EXCERPT PROVIDED:
※ ※ ※

Years passed, and the prophetic visions of Nat Turner were fulfilled on the soil of Virginia. It did indeed rain blood; the very leaves of the trees dripped blood; but the work was done, the yoke was broken, and the oppressed went free. An old negress who stood and saw the confederate prisoners being carried for safe keeping into the former slave pens, said grimly, "Well, de Lord am slow, but He am sure!"

As the final scenes of his life drew on, it seemed as if a heavenly influence overshadowed the great martyr, and wrought in him exactly the spirit that a man would wish to be found in when he is called to the eternal world. His last expressions and recorded political actions looked towards peace and forgiveness. On the day before his death he joyfully ordered the discontinuance of the draft. His very last official act was to give orders that two of the chief leaders of the rebellion, then expected in disguise at a sea port, on their flight to Europe, should not be arrested, but permitted to embark; so that he was thinking only of saving the lives of rebels, when they were thinking of taking his. If he had tried of set purpose to clear his soul for God's presence, and to put the rebels and their assassin champion in the wrong before that final tribunal, he could not have done better.

※ ※ ※

ENTRIES SUPPLIED:

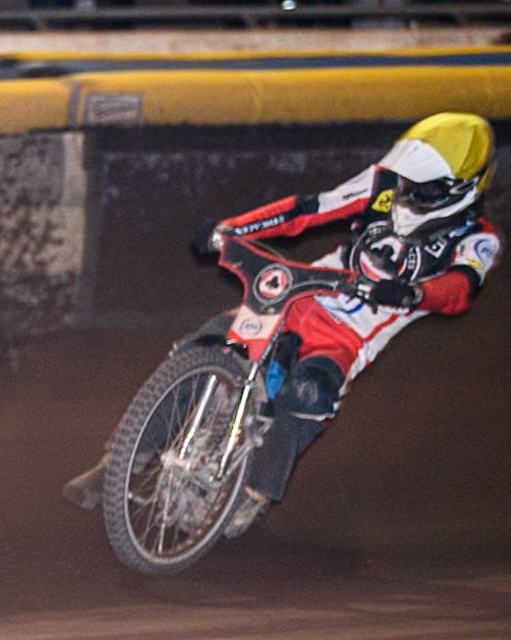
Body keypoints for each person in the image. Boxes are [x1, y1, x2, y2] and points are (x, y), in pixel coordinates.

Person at [64, 112, 499, 534]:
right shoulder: (383, 182)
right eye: (406, 182)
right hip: (302, 294)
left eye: (423, 189)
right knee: (208, 344)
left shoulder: (480, 238)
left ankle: (255, 493)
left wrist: (415, 292)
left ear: (463, 189)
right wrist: (232, 229)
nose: (408, 194)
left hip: (348, 337)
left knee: (310, 392)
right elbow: (309, 210)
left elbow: (461, 289)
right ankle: (117, 463)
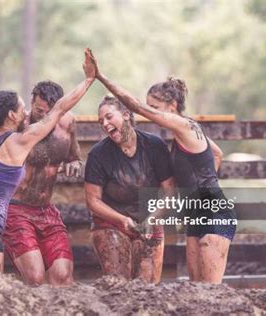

※ ※ ※

Please translate this sentence from the excerpt above into Spanish: "On the day before his death he joyfully ordered the discontinuance of the draft."

El día antes de su muerte ordenó con alegría la suspensión del reclutamiento forzoso.